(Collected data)
>> start

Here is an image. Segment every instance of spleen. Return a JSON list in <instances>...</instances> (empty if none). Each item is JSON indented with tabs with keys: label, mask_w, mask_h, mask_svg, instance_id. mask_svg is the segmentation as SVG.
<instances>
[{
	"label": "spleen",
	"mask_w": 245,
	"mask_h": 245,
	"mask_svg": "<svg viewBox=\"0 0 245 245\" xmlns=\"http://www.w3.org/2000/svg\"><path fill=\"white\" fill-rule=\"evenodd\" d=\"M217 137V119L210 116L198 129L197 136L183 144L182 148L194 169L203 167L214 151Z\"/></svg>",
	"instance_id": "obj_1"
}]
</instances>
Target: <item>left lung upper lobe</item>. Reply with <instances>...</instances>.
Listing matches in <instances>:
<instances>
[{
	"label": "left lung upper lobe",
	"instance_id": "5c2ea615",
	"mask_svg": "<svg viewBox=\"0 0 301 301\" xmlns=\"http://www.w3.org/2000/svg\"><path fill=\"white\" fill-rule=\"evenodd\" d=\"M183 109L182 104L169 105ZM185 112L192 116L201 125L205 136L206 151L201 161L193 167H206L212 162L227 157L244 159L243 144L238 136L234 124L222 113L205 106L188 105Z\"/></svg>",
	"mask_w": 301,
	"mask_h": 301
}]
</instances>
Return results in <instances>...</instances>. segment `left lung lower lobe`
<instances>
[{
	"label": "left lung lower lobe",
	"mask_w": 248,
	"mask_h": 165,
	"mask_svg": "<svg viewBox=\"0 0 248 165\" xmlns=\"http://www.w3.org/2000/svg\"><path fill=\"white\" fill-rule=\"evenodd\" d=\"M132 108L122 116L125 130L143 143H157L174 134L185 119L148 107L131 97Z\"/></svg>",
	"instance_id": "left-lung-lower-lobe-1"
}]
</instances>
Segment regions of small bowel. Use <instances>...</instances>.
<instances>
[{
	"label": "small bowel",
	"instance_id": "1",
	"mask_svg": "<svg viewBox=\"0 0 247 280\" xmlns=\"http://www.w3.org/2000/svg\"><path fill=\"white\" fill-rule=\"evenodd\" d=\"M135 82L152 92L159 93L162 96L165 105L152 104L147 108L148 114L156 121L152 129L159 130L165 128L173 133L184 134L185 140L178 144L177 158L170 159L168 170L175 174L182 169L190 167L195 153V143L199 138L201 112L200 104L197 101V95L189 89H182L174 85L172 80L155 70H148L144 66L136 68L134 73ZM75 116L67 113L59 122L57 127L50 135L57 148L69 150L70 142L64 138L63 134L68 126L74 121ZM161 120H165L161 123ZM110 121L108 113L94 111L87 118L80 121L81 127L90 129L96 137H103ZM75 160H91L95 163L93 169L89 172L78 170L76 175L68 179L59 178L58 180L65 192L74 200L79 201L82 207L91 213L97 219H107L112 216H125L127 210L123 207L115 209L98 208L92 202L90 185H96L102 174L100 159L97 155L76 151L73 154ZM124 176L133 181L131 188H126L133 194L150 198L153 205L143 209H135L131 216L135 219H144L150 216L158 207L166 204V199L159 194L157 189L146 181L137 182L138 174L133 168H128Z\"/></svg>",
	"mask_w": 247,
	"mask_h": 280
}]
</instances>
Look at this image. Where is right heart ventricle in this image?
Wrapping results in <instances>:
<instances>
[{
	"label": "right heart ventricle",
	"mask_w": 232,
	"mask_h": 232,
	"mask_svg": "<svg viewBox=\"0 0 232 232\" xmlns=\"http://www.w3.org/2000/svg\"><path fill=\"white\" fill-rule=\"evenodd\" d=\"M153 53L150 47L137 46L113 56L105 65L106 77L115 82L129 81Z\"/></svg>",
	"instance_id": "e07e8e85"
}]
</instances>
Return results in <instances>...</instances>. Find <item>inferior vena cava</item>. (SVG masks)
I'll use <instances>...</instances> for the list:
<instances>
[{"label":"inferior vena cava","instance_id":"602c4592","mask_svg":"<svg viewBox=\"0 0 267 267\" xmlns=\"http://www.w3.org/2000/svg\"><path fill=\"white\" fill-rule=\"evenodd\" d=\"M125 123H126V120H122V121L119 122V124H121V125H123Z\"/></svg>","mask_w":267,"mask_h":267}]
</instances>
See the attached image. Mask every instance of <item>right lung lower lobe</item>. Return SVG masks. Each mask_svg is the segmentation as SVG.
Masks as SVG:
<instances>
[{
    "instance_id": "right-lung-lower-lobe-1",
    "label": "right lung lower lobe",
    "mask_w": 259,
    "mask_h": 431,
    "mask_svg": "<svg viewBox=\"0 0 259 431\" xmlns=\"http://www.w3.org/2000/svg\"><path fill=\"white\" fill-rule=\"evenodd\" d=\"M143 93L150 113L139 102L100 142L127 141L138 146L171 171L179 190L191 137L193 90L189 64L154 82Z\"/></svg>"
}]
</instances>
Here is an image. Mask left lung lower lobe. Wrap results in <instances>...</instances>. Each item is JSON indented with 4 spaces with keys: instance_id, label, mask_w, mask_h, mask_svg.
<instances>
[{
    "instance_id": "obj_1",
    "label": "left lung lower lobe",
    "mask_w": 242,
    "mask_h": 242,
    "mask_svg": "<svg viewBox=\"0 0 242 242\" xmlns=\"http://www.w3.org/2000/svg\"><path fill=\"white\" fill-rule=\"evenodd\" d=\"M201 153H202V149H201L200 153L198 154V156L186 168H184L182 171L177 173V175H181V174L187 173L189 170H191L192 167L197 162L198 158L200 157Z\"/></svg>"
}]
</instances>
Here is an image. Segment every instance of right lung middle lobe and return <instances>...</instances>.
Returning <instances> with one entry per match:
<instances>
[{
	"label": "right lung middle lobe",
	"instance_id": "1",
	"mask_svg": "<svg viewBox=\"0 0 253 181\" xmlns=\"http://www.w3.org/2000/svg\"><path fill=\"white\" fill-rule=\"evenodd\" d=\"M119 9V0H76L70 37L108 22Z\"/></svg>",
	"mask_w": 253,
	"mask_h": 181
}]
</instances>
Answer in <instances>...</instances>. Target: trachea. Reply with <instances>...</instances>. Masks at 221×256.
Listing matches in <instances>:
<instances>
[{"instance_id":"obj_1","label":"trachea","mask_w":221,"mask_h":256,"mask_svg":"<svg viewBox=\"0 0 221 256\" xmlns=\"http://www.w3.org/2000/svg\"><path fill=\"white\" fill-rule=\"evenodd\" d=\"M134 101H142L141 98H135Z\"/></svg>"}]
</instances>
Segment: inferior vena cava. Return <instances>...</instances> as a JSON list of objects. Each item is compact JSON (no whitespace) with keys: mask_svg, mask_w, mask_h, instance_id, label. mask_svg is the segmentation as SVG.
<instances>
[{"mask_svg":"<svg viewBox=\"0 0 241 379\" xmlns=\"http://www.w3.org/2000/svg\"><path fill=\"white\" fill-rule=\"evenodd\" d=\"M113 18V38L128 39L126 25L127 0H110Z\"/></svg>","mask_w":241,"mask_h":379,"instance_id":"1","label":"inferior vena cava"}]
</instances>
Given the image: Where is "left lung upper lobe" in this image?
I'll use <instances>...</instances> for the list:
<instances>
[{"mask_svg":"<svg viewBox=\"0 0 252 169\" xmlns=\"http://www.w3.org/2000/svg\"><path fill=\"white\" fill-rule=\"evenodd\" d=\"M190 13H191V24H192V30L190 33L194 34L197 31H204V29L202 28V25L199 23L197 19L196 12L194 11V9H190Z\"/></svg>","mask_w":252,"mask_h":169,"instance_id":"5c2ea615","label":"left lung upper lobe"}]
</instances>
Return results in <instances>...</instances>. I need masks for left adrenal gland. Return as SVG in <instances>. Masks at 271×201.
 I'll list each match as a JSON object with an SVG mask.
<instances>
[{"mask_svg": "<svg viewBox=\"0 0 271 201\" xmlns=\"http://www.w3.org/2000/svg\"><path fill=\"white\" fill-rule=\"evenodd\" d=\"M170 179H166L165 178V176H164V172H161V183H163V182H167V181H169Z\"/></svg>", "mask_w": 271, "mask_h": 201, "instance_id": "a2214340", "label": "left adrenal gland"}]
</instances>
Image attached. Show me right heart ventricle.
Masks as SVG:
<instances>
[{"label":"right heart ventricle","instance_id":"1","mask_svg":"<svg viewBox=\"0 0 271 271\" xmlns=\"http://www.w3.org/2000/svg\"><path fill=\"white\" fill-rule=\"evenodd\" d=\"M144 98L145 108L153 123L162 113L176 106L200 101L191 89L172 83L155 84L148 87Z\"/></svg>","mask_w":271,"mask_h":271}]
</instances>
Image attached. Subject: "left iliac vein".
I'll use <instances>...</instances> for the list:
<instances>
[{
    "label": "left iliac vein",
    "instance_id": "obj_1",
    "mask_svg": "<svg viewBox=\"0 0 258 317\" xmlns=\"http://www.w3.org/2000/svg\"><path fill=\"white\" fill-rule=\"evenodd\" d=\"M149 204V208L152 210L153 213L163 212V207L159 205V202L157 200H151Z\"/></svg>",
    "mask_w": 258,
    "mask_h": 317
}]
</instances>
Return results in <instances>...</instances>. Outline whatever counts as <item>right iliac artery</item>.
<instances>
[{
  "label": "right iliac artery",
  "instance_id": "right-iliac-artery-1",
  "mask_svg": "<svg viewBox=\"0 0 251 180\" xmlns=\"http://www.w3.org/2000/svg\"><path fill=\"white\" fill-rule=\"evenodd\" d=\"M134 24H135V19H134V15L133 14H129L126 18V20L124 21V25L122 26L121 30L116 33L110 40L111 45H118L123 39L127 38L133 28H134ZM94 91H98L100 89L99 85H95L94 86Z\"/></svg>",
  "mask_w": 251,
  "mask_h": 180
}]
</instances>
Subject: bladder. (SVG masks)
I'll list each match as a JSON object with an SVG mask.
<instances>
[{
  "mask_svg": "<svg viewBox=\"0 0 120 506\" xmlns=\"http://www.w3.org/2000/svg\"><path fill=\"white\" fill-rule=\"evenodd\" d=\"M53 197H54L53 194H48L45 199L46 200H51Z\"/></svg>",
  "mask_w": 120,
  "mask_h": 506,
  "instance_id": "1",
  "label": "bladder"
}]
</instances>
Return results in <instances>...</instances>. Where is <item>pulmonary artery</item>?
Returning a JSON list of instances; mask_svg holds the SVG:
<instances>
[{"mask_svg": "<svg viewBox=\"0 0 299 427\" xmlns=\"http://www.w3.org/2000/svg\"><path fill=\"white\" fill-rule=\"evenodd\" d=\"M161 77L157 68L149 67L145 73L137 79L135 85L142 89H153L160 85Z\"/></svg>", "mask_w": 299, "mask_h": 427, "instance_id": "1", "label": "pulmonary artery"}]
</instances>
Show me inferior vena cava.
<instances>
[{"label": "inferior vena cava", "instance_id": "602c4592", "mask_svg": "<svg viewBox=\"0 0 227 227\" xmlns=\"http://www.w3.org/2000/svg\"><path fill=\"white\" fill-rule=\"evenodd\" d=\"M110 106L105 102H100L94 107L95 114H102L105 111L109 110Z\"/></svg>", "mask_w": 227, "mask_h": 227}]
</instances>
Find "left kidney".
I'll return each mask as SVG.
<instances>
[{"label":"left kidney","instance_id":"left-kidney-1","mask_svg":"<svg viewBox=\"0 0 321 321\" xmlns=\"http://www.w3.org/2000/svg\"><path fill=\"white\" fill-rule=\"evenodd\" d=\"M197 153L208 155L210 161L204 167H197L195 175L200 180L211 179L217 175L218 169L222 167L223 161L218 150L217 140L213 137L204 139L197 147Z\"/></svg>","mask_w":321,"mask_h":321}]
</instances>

>> end

Gather every line of the entries above that contains the word "this", treating uppercase and lowercase as different. Copy each of those lines in full.

[EXERCISE SOLUTION]:
Look at this image. Where is right heart ventricle in this image?
Given the image: Where is "left lung upper lobe" in this image?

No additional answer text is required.